GELORA.CO - Situasi tertutup seolh menyelimuti gedung Pengadilan Negeri Depok jelang sidang putusan vonis kepada aktivis senior Syahganda Nainggolan pada hari ini, Kamis (29/4).
Sebagaimana diberitakan Kantor Berita RMOL Jakarta, pintu PN Depok ditutup dan hanya menyisakan untuk pejalan kaki.
Ternyata kondisi ini dikarenakan komplek PN Depok saat ini sedang melakukan lockdown mini.
"Iya kantor lagi lockdown,” kata Humas PN Depok Ahmad Fadil.
Lockdown dilakukan untuk mencegah penyebaran Covid-19 sesuai dengan Surat Edaran Sekretaris Mahkamah Agung RI 8/2020, di mana operasional kantor PN Depok akan berhenti sementara selama 5 hari sejak tanggal 27 April 2021 sampai dengan 3 Mei 2021.

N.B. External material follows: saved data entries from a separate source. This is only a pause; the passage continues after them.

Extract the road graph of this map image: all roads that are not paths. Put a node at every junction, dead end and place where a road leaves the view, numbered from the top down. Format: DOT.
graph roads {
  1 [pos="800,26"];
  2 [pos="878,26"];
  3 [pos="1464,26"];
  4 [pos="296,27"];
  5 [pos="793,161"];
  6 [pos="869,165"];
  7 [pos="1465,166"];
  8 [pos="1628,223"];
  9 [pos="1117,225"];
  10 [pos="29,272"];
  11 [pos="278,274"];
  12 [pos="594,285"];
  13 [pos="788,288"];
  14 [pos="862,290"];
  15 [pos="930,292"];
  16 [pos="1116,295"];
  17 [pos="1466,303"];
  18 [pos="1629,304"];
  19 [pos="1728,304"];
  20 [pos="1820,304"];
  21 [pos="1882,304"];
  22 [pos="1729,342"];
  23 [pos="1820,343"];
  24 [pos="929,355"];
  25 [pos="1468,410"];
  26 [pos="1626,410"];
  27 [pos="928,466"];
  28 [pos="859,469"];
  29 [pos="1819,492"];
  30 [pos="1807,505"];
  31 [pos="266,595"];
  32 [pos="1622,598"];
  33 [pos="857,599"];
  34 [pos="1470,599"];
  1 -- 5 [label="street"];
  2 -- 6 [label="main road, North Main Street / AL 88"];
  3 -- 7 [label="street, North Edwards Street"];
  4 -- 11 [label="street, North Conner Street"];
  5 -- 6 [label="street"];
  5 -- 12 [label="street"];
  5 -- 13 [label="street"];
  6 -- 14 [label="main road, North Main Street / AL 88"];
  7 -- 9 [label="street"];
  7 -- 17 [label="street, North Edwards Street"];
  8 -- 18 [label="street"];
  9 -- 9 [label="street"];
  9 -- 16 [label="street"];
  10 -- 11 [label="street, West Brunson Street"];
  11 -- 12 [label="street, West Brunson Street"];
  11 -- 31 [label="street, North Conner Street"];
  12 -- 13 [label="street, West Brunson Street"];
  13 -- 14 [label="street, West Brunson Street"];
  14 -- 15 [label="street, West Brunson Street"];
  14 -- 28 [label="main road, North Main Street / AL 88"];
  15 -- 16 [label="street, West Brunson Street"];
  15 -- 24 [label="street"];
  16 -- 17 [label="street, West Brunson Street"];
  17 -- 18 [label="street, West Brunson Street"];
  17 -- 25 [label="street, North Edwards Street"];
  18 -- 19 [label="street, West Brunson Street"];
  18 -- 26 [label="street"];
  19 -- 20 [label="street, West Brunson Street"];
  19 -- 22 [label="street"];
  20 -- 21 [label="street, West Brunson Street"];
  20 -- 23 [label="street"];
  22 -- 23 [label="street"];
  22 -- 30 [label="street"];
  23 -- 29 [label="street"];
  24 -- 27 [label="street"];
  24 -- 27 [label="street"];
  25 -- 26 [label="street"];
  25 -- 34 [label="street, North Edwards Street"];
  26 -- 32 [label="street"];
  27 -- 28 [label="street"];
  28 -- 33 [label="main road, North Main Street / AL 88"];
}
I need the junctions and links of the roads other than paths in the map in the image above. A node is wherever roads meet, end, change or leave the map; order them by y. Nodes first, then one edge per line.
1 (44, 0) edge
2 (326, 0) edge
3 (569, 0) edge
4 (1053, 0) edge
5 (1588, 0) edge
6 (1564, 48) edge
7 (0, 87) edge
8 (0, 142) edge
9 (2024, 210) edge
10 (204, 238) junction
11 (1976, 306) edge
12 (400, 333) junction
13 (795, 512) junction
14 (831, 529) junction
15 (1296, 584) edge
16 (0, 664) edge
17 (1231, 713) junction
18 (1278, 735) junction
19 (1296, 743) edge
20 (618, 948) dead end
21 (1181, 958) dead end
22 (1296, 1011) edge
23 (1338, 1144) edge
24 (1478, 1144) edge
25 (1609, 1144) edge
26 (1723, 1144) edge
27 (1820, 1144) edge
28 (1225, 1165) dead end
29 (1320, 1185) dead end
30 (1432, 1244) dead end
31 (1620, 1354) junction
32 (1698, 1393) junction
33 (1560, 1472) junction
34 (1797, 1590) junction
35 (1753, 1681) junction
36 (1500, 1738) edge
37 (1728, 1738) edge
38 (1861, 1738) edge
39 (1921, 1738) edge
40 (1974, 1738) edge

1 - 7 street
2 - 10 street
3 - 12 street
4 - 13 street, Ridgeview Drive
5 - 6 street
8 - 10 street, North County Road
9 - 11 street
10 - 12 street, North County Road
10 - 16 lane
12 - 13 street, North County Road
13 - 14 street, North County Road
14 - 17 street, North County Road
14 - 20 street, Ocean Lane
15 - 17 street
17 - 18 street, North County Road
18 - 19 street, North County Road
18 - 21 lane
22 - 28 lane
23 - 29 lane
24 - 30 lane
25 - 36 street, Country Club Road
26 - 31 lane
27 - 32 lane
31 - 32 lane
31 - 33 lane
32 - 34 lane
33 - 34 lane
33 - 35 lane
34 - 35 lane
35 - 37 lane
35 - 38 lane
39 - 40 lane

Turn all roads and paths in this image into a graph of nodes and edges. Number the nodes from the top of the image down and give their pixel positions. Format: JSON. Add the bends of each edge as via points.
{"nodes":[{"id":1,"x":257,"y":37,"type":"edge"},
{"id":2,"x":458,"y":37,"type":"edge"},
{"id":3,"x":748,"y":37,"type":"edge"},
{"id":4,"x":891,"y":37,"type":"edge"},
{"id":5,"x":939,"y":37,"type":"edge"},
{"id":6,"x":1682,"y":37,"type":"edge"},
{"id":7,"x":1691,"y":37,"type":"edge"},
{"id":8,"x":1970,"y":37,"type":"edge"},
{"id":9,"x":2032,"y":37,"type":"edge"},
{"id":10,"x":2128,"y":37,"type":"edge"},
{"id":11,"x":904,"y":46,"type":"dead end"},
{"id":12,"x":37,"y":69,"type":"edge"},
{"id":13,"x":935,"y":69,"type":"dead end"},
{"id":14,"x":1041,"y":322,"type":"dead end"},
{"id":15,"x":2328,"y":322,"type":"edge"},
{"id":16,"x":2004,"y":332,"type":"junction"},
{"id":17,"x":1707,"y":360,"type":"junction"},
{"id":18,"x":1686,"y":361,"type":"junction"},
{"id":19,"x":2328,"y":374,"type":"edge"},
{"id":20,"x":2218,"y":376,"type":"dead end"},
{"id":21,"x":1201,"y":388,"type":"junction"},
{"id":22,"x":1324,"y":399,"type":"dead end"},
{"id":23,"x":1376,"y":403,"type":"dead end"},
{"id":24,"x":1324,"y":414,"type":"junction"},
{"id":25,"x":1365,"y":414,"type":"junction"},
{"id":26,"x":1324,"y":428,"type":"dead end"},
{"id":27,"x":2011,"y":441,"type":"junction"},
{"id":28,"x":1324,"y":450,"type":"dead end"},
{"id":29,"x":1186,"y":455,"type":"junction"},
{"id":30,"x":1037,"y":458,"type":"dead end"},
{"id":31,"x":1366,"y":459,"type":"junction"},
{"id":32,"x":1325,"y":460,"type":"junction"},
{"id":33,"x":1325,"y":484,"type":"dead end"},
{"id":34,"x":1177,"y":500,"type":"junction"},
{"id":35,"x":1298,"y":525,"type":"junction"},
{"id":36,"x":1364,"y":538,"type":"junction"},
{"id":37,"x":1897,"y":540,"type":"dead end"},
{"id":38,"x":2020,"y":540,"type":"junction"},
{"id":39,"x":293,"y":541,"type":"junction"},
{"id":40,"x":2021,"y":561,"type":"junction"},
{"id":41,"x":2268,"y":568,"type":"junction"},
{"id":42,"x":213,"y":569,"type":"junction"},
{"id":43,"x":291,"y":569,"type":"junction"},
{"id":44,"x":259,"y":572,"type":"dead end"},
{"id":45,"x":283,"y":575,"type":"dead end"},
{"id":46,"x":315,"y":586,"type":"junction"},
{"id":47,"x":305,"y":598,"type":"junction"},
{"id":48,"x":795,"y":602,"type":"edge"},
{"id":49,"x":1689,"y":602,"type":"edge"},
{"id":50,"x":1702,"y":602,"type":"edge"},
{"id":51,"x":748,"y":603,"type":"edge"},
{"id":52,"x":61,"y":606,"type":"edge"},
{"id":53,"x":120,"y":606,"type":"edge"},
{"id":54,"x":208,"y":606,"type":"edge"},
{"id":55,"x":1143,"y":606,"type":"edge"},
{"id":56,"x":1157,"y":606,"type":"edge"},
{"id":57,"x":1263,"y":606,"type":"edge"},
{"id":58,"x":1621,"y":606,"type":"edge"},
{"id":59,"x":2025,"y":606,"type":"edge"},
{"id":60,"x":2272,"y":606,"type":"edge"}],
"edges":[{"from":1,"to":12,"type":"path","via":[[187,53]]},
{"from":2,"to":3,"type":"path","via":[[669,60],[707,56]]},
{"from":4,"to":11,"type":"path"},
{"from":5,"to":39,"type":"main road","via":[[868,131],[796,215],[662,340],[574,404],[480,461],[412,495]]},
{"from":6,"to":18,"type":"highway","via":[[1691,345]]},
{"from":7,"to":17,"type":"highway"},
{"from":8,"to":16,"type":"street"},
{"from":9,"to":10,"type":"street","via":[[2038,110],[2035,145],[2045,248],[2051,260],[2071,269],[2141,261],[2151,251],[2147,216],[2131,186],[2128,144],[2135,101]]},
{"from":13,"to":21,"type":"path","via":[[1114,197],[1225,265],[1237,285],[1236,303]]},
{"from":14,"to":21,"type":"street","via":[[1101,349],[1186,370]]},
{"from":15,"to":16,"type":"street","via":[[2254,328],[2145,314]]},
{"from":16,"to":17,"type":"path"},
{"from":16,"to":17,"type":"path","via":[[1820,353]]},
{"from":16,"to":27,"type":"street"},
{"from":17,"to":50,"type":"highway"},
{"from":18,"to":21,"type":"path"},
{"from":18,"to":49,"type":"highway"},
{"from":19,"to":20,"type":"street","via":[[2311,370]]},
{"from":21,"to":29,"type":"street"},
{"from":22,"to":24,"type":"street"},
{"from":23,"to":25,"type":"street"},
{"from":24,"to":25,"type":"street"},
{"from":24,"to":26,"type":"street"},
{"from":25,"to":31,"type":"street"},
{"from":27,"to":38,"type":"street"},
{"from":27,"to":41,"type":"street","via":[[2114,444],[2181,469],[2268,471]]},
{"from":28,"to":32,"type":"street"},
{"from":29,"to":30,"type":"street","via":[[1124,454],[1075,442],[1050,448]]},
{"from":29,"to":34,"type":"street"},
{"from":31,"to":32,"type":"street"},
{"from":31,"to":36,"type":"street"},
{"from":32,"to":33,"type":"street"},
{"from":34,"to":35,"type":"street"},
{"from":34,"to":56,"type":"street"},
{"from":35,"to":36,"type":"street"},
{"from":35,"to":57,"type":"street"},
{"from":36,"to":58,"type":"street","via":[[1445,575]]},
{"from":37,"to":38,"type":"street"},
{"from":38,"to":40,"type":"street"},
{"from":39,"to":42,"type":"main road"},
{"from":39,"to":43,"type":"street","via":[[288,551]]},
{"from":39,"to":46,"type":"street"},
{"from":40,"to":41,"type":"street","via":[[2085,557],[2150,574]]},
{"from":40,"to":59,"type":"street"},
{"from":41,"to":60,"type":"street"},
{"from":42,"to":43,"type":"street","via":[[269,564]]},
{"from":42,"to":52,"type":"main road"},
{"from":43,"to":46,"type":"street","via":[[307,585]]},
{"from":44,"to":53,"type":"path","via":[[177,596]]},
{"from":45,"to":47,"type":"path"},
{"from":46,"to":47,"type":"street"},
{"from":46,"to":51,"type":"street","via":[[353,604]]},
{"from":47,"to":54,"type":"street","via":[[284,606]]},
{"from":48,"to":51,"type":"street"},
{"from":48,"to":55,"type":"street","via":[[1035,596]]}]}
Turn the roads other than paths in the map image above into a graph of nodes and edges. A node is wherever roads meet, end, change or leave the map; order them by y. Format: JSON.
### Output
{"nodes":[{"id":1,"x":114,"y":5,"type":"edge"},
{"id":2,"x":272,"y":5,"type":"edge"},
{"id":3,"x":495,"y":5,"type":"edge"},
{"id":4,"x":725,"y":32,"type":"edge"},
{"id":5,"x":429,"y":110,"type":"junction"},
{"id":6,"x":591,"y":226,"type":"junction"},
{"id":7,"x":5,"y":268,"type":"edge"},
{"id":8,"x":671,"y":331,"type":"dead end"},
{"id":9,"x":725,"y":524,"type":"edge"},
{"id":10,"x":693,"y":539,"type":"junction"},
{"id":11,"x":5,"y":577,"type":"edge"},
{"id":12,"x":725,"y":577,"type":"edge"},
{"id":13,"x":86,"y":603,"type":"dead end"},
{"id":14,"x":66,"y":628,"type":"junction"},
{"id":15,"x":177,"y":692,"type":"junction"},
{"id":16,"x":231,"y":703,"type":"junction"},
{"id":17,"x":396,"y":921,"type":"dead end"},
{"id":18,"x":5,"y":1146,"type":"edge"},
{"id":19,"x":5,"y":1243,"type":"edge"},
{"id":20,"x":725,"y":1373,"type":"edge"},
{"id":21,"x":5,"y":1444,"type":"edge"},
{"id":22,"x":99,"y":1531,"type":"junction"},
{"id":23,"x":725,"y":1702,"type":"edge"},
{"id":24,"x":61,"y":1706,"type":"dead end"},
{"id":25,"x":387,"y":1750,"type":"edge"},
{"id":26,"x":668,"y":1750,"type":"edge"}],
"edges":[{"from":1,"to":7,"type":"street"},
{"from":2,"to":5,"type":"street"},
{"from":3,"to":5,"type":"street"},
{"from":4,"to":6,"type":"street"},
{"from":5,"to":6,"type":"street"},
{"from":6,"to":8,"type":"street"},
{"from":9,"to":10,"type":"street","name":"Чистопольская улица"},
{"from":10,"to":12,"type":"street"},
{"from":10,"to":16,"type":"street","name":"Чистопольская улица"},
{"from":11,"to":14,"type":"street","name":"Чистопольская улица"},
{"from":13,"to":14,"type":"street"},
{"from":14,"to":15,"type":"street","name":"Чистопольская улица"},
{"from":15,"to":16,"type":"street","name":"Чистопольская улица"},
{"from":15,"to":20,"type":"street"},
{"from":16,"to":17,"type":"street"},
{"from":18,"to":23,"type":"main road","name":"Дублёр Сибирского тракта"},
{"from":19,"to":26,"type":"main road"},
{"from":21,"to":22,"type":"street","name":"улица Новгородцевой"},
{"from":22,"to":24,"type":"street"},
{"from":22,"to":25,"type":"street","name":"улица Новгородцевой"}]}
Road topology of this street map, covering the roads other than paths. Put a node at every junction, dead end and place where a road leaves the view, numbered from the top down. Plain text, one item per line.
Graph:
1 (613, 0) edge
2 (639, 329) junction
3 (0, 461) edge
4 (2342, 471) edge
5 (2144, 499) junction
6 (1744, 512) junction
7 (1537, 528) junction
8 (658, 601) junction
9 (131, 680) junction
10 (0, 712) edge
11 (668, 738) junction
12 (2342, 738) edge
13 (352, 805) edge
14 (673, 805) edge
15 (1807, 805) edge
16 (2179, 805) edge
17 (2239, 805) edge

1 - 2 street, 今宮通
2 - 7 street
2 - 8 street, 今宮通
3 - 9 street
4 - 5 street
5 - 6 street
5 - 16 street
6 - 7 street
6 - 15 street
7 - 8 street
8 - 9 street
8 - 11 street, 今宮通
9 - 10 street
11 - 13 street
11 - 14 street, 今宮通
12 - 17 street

Bahkan saat redaksi ingin masuk, sempat ditahan oleh petugas keamanan di depan pagar PN Depok.
"Lagi lockdown mas," kata salah seorang petugas keamanan.
Menurut rencana, persidangan bakal dimulai pada pukul 13.00 WIB, dengan jumlah peserta sidang yang dibatasi.
"Hari ini juga hanya sidang Syahganda, karena agenda sudah putusan kami melakukan pembatasan pengunjung," kata Fadil.
Jaksa Penuntut Umum menuntut Syahganda Nainggolan dengan hukuman 6 tahun penjara.
Tuntutan didasarkan pada keyakinan bahwa Syahganda menyebarkan berita bohong dan menimbulkan keonaran yang berujung kericuhan demo omnibus law RUU Cipta Kerja di Jakarta.
"Memutus, menyatakan terdakwa Syahganda Nainggolan telah terbukti secara sah dan meyakinkan melakukan tindak pidana menyiarkan berita ataupun berita bohong dengan sengaja menerbitkan keonaran sebagaimana diatur dan diancam pidana dalam pasal 14 ayat 1 UU 1/1946 tentang Peraturan Hukum Pidana dalam dakwaan pertama penuntut umum," ujar jaksa Syahnan Tanjung dalam persidangan di Pengadilan Negeri Depok, Jawa Barat, Kamis (1/4).
Syahganda diyakini jaksa bersalah melanggar Pasal 14 ayat 1 UU 1/1946 tentang Peraturan Hukum Pidana. Jaksa menuntut terdakwa 6 tahun penjara dan membebankan biaya perkara Rp 5 ribu.
Sementara itu kuasa hukum Syahganda, Djuju Purwantoro berharap kliennya divonis bebas oleh hakim karena tak bersalah dalam kasus ini.
Baginya apa yang didakwakan JPU sangat sumir, lemah dan tidak terbukti di persidangan.